▶ _Exercise directions_
Below are entries; count each line that holds the word "these" and report the number without any other words.

▶ _Stored data entries_
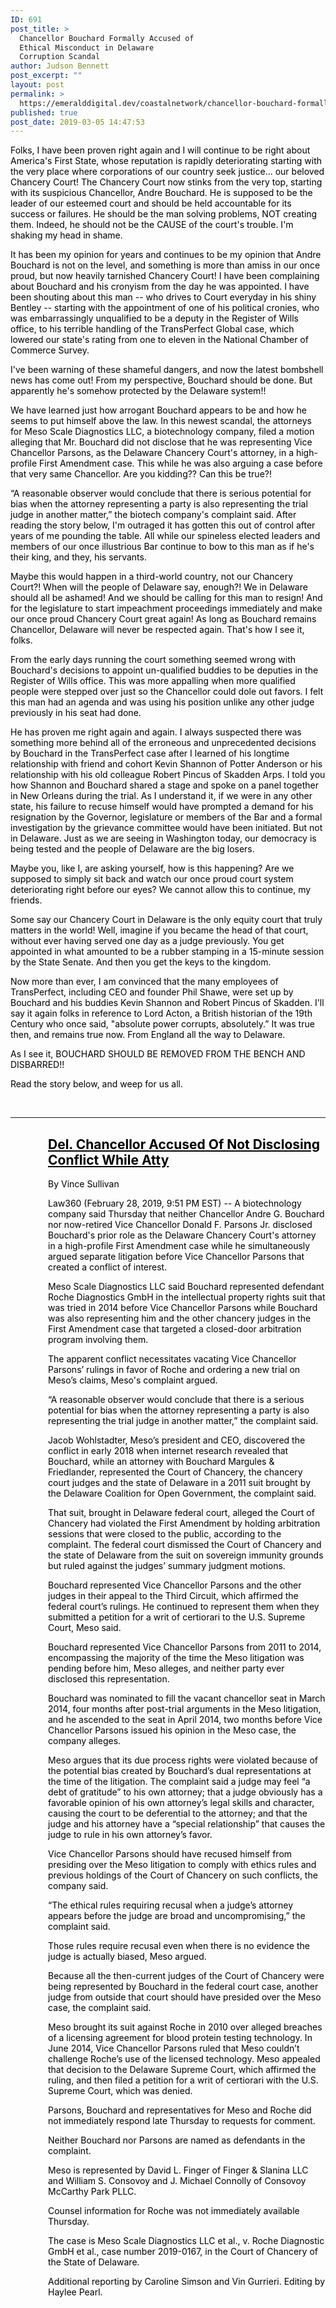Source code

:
 ```yaml
---
ID: 691
post_title: >
  Chancellor Bouchard Formally Accused of
  Ethical Misconduct in Delaware
  Corruption Scandal
author: Judson Bennett
post_excerpt: ""
layout: post
permalink: >
  https://emeralddigital.dev/coastalnetwork/chancellor-bouchard-formally-accused-of-ethical-misconduct-in-delaware-corruption-scandal/
published: true
post_date: 2019-03-05 14:47:53
---
```

<span style="color:#000000;">Folks, I have been proven right again and I will continue to be right about America's First State, whose reputation is rapidly deteriorating starting with the very place where corporations of our country seek justice… our beloved Chancery Court! The Chancery Court now stinks from the very top, starting with its suspicious Chancellor, Andre Bouchard. He is supposed to be the leader of our esteemed court and should be held accountable for its success or failures. He should be the man solving problems, NOT creating them. Indeed, he should not be the CAUSE of the court's trouble. I'm shaking my head in shame.</span>

<span style="color:#000000;">It has been my opinion for years and continues to be my opinion that Andre Bouchard is not on the level, and something is more than amiss in our once proud, but now heavily tarnished Chancery Court! I have been complaining about Bouchard and his cronyism from the day he was appointed. I have been shouting about this man -- who drives to Court everyday in his shiny Bentley -- starting with the appointment of one of his political cronies, who was embarrassingly unqualified to be a deputy in the Register of Wills office, to his terrible handling of the TransPerfect Global case, which lowered our state's rating from one to eleven in the National Chamber of Commerce Survey.</span>

<span style="color:#000000;">I've been warning of these shameful dangers, and now the latest bombshell news has come out! From my perspective, Bouchard should be done. But apparently he's somehow protected by the Delaware system!!</span>

<span style="color:#000000;">We have learned just how arrogant Bouchard appears to be and how he seems to put himself above the law. In this newest scandal, the attorneys for Meso Scale Diagnostics LLC, a biotechnology company, filed a motion alleging that Mr. Bouchard did not disclose that he was representing Vice Chancellor Parsons, as the Delaware Chancery Court's attorney, in a high-profile First Amendment case. This while he was also arguing a case before that very same Chancellor. Are you kidding?? Can this be true?!</span>

<span style="color:#000000;">“A reasonable observer would conclude that there is serious potential for bias when the attorney representing a party is also representing the trial judge in another matter,” the biotech company's complaint said. After reading the story below, I'm outraged it has gotten this out of control after years of me pounding the table. All while our spineless elected leaders and members of our once illustrious Bar continue to bow to this man as if he's their king, and they, his servants.</span>

<span style="color:#000000;">Maybe this would happen in a third-world country, not our Chancery Court?! When will the people of Delaware say, enough?! We in Delaware should all be ashamed! And we should be calling for this man to resign! And for the legislature to start impeachment proceedings immediately and make our once proud Chancery Court great again! As long as Bouchard remains Chancellor, Delaware will never be respected again. That's how I see it, folks.</span>

<span style="color:#000000;">From the early days running the court something seemed wrong with Bouchard's decisions to appoint un-qualified buddies to be deputies in the Register of Wills office. This was more appalling when more qualified people were stepped over just so the Chancellor could dole out favors. I felt this man had an agenda and was using his position unlike any other judge previously in his seat had done.</span>

<span style="color:#000000;">He has proven me right again and again. I always suspected there was something more behind all of the erroneous and unprecedented decisions by Bouchard in the TransPerfect case after I learned of his longtime relationship with friend and cohort Kevin Shannon of Potter Anderson or his relationship with his old colleague Robert Pincus of Skadden Arps. I told you how Shannon and Bouchard shared a stage and spoke on a panel together in New Orleans during the trial. As I understand it, if we were in any other state, his failure to recuse himself would have prompted a demand for his resignation by the Governor, legislature or members of the Bar and a formal investigation by the grievance committee would have been initiated. But not in Delaware. Just as we are seeing in Washington today, our democracy is being tested and the people of Delaware are the big losers.</span>

<span style="color:#000000;">Maybe you, like I, are asking yourself, how is this happening? Are we supposed to simply sit back and watch our once proud court system deteriorating right before our eyes? We cannot allow this to continue, my friends.</span>

<span style="color:#000000;">Some say our Chancery Court in Delaware is the only equity court that truly matters in the world! Well, imagine if you became the head of that court, without ever having served one day as a judge previously. You get appointed in what amounted to be a rubber stamping in a 15-minute session by the State Senate. And then you get the keys to the kingdom.</span>

<span style="color:#000000;">Now more than ever, I am convinced that the many employees of TransPerfect, including CEO and founder Phil Shawe, were set up by Bouchard and his buddies Kevin Shannon and Robert Pincus of Skadden. I'll say it again folks in reference to Lord Acton, a British historian of the 19th Century who once said, "absolute power corrupts, absolutely.” It was true then, and remains true now. From England all the way to Delaware.</span>

<span style="color:#000000;">As I see it, BOUCHARD SHOULD BE REMOVED FROM THE BENCH AND DISBARRED!!</span>

<span style="color:#000000;">Read the story below, and weep for us all.</span>

&nbsp;

<hr>

<h2></h2>
<h2 style="padding-left:60px;"><span style="color:#000000;"><a style="color:#000000;" href="https://www.law360.com/articles/1133891/del-chancellor-accused-of-not-disclosing-conflict-while-atty" target="_blank" rel="noopener noreferrer">Del. Chancellor Accused Of Not Disclosing Conflict While Atty</a></span></h2>
<p style="padding-left:60px;"><span style="color:#000000;">By Vince Sullivan</span></p>
<p style="padding-left:60px;"><span style="color:#000000;">Law360 (February 28, 2019, 9:51 PM EST) -- A biotechnology company said Thursday that neither Chancellor Andre G. Bouchard nor now-retired Vice Chancellor Donald F. Parsons Jr. disclosed Bouchard's prior role as the Delaware Chancery Court's attorney in a high-profile First Amendment case while he simultaneously argued separate litigation before Vice Chancellor Parsons that created a conflict of interest.</span></p>
<p style="padding-left:60px;"></p>
<p style="padding-left:60px;"><span style="color:#000000;">Meso Scale Diagnostics LLC said Bouchard represented defendant Roche Diagnostics GmbH in the intellectual property rights suit that was tried in 2014 before Vice Chancellor Parsons while Bouchard was also representing him and the other chancery judges in the First Amendment case that targeted a closed-door arbitration program involving them.</span></p>
<p style="padding-left:60px;"></p>
<p style="padding-left:60px;"><span style="color:#000000;">The apparent conflict necessitates vacating Vice Chancellor Parsons’ rulings in favor of Roche and ordering a new trial on Meso’s claims, Meso's complaint argued.</span></p>
<p style="padding-left:60px;"></p>
<p style="padding-left:60px;"><span style="color:#000000;">“A reasonable observer would conclude that there is a serious potential for bias when the attorney representing a party is also representing the trial judge in another matter,” the complaint said.</span></p>
<p style="padding-left:60px;"></p>
<p style="padding-left:60px;"><span style="color:#000000;">Jacob Wohlstadter, Meso’s president and CEO, discovered the conflict in early 2018 when internet research revealed that Bouchard, while an attorney with Bouchard Margules &amp; Friedlander, represented the Court of Chancery, the chancery court judges and the state of Delaware in a 2011 suit brought by the Delaware Coalition for Open Government, the complaint said.</span></p>
<p style="padding-left:60px;"></p>
<p style="padding-left:60px;"><span style="color:#000000;">That suit, brought in Delaware federal court, alleged the Court of Chancery had violated the First Amendment by holding arbitration sessions that were closed to the public, according to the complaint. The federal court dismissed the Court of Chancery and the state of Delaware from the suit on sovereign immunity grounds but ruled against the judges’ summary judgment motions.</span></p>
<p style="padding-left:60px;"></p>
<p style="padding-left:60px;"><span style="color:#000000;">Bouchard represented Vice Chancellor Parsons and the other judges in their appeal to the Third Circuit, which affirmed the federal court’s rulings. He continued to represent them when they submitted a petition for a writ of certiorari to the U.S. Supreme Court, Meso said.</span></p>
<p style="padding-left:60px;"></p>
<p style="padding-left:60px;"><span style="color:#000000;">Bouchard represented Vice Chancellor Parsons from 2011 to 2014, encompassing the majority of the time the Meso litigation was pending before him, Meso alleges, and neither party ever disclosed this representation.</span></p>
<p style="padding-left:60px;"></p>
<p style="padding-left:60px;"><span style="color:#000000;">Bouchard was nominated to fill the vacant chancellor seat in March 2014, four months after post-trial arguments in the Meso litigation, and he ascended to the seat in April 2014, two months before Vice Chancellor Parsons issued his opinion in the Meso case, the company alleges.</span></p>
<p style="padding-left:60px;"></p>
<p style="padding-left:60px;"><span style="color:#000000;">Meso argues that its due process rights were violated because of the potential bias created by Bouchard’s dual representations at the time of the litigation. The complaint said a judge may feel “a debt of gratitude” to his own attorney; that a judge obviously has a favorable opinion of his own attorney’s legal skills and character, causing the court to be deferential to the attorney; and that the judge and his attorney have a “special relationship” that causes the judge to rule in his own attorney’s favor.</span></p>
<p style="padding-left:60px;"></p>
<p style="padding-left:60px;"><span style="color:#000000;">Vice Chancellor Parsons should have recused himself from presiding over the Meso litigation to comply with ethics rules and previous holdings of the Court of Chancery on such conflicts, the company said.</span></p>
<p style="padding-left:60px;"></p>
<p style="padding-left:60px;"><span style="color:#000000;">“The ethical rules requiring recusal when a judge’s attorney appears before the judge are broad and uncompromising,” the complaint said.</span></p>
<p style="padding-left:60px;"></p>
<p style="padding-left:60px;"><span style="color:#000000;">Those rules require recusal even when there is no evidence the judge is actually biased, Meso argued.</span></p>
<p style="padding-left:60px;"></p>
<p style="padding-left:60px;"><span style="color:#000000;">Because all the then-current judges of the Court of Chancery were being represented by Bouchard in the federal court case, another judge from outside that court should have presided over the Meso case, the complaint said.</span></p>
<p style="padding-left:60px;"></p>
<p style="padding-left:60px;"><span style="color:#000000;">Meso brought its suit against Roche in 2010 over alleged breaches of a licensing agreement for blood protein testing technology. In June 2014, Vice Chancellor Parsons ruled that Meso couldn’t challenge Roche’s use of the licensed technology. Meso appealed that decision to the Delaware Supreme Court, which affirmed the ruling, and then filed a petition for a writ of certiorari with the U.S. Supreme Court, which was denied.</span></p>
<p style="padding-left:60px;"></p>
<p style="padding-left:60px;"><span style="color:#000000;">Parsons, Bouchard and representatives for Meso and Roche did not immediately respond late Thursday to requests for comment.</span></p>
<p style="padding-left:60px;"></p>
<p style="padding-left:60px;"><span style="color:#000000;">Neither Bouchard nor Parsons are named as defendants in the complaint.</span></p>
<p style="padding-left:60px;"></p>
<p style="padding-left:60px;"><span style="color:#000000;">Meso is represented by David L. Finger of Finger &amp; Slanina LLC and William S. Consovoy and J. Michael Connolly of Consovoy McCarthy Park PLLC.</span></p>
<p style="padding-left:60px;"></p>
<p style="padding-left:60px;"><span style="color:#000000;">Counsel information for Roche was not immediately available Thursday.</span></p>
<p style="padding-left:60px;"></p>
<p style="padding-left:60px;"><span style="color:#000000;">The case is Meso Scale Diagnostics LLC et al., v. Roche Diagnostic GmbH et al., case number 2019-0167, in the Court of Chancery of the State of Delaware.</span></p>
<p style="padding-left:60px;"></p>
<p style="padding-left:60px;"><span style="color:#000000;">Additional reporting by Caroline Simson and Vin Gurrieri. Editing by Haylee Pearl.</span></p>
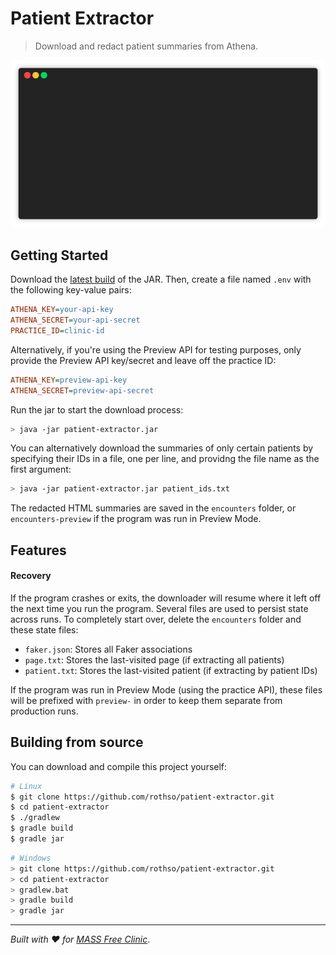 # Patient Extractor
> Download and redact patient summaries from Athena.

<p align="center"><img src="extractor.gif?raw=true"/></p>

## Getting Started

Download the [latest build](https://github.com/rothso/patient-extractor/releases/latest) of the 
JAR. Then, create a file named `.env` with the following key-value pairs:

```ini
ATHENA_KEY=your-api-key
ATHENA_SECRET=your-api-secret
PRACTICE_ID=clinic-id
```

Alternatively, if you're using the Preview API for testing purposes, only provide the Preview API 
key/secret and 
leave off the practice ID:
```ini
ATHENA_KEY=preview-api-key
ATHENA_SECRET=preview-api-secret
```

Run the jar to start the download process:

```sh
> java -jar patient-extractor.jar
```

You can alternatively download the summaries of only certain patients by specifying their IDs in a 
file, one per line, and providng the file name as the first argument:

```sh
> java -jar patient-extractor.jar patient_ids.txt
```

The redacted HTML summaries are saved in the `encounters` folder, or `encounters-preview` if the 
program was run in Preview Mode.

## Features

#### Recovery

If the program crashes or exits, the downloader will resume where it left off the next time you 
run the program. Several files are used to persist state across runs. To completely start over, delete 
the `encounters` folder and these state files:

* `faker.json`: Stores all Faker associations
* `page.txt`: Stores the last-visited page (if extracting all patients)
* `patient.txt`: Stores the last-visited patient (if extracting by patient IDs)

If the program was run in Preview Mode (using the practice API), these files will be prefixed with
`preview-` in order to keep them separate from production runs. 

## Building from source
You can download and compile this project yourself:

```sh
# Linux
$ git clone https://github.com/rothso/patient-extractor.git
$ cd patient-extractor
$ ./gradlew
$ gradle build
$ gradle jar
```
```sh
# Windows
> git clone https://github.com/rothso/patient-extractor.git
> cd patient-extractor
> gradlew.bat
> gradle build
> gradle jar
```

---
*Built with :heart: for [MASS Free Clinic](http://www.massclinic.org/)*.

▶ _Answer box_
3